- [Work to be completed]
Tally up every line in the records beneath that has "linecap", and write down only the total.

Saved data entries
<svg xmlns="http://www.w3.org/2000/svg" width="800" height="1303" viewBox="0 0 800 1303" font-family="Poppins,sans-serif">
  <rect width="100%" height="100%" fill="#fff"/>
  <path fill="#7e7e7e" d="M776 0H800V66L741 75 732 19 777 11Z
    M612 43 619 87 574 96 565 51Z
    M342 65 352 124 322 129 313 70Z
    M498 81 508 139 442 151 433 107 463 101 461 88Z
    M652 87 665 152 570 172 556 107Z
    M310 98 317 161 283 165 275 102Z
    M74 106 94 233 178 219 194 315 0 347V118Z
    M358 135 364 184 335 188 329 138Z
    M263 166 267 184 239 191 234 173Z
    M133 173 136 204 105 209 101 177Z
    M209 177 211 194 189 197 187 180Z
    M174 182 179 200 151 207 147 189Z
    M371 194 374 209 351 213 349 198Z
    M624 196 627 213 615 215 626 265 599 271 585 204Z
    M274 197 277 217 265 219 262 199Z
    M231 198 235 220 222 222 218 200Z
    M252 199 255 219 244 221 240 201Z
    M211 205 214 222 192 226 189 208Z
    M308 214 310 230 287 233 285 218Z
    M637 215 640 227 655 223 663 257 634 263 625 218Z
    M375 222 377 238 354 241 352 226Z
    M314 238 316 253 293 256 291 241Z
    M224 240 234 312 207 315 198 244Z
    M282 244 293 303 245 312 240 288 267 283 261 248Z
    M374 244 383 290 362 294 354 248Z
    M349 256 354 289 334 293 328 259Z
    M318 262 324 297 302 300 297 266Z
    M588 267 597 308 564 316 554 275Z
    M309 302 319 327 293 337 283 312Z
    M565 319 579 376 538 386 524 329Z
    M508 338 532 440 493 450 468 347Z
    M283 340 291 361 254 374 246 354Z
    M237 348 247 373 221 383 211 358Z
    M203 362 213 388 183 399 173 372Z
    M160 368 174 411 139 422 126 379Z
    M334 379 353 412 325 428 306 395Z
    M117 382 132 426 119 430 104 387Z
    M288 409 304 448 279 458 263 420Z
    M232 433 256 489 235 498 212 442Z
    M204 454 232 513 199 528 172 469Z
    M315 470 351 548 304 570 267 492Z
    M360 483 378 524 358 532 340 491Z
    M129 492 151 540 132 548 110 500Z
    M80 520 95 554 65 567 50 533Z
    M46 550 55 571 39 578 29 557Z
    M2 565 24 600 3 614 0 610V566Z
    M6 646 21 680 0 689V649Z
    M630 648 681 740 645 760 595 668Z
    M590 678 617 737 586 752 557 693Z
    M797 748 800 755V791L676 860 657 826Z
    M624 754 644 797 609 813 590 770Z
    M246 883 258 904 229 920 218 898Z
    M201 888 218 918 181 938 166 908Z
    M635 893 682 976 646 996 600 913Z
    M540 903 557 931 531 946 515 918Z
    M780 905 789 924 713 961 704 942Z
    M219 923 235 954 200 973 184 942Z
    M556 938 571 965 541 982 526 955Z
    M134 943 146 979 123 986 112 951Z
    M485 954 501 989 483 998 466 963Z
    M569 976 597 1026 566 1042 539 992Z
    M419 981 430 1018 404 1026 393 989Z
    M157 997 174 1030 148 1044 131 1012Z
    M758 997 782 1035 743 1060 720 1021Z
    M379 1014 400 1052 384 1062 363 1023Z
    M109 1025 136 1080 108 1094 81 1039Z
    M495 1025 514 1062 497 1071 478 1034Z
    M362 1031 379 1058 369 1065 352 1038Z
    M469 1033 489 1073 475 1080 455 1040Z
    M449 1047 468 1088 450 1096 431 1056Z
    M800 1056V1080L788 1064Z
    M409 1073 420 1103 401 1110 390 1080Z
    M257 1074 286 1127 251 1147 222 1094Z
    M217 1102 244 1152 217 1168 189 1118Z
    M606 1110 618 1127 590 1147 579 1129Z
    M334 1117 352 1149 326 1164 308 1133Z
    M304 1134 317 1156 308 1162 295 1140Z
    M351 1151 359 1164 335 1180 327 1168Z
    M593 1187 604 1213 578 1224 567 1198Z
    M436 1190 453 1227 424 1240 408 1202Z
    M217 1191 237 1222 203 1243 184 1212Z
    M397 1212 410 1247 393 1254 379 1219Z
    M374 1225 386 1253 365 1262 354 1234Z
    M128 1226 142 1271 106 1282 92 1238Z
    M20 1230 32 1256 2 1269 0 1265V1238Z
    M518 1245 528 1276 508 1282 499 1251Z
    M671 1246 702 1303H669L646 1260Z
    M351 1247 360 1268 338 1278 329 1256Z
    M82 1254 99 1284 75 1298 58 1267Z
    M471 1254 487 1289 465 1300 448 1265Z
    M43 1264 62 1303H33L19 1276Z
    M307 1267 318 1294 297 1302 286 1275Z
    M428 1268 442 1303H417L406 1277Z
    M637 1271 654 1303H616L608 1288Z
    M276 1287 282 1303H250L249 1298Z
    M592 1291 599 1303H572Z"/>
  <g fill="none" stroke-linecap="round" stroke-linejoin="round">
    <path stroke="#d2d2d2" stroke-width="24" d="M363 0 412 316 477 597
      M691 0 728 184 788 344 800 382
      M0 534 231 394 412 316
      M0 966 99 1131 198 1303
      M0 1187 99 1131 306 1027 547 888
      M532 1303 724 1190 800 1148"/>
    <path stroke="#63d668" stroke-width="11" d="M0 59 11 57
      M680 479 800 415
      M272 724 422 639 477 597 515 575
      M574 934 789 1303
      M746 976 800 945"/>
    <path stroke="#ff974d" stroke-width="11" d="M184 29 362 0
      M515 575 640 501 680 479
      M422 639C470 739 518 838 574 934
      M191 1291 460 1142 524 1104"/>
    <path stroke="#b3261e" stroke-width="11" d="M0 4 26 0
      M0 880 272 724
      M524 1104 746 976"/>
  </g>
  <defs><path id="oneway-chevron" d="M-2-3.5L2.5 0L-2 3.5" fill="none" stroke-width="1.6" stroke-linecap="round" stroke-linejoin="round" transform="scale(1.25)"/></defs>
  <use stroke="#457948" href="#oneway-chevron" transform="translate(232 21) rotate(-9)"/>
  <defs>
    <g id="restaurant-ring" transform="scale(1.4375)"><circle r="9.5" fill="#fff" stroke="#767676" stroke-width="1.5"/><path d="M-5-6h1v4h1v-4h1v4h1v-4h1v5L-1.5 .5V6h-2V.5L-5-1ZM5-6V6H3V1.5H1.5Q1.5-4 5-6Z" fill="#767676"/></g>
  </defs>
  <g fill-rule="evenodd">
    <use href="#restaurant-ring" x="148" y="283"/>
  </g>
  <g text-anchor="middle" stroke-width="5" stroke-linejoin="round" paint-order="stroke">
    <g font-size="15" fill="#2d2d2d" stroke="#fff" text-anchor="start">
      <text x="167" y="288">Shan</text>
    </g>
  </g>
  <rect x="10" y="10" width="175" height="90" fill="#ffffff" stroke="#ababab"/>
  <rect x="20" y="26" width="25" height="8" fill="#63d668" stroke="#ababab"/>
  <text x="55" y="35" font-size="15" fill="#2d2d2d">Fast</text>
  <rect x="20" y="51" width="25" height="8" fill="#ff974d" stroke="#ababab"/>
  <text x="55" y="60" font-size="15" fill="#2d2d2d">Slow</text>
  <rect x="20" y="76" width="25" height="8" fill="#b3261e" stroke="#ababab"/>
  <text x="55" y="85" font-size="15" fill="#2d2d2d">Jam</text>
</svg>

- [Exercise response]
2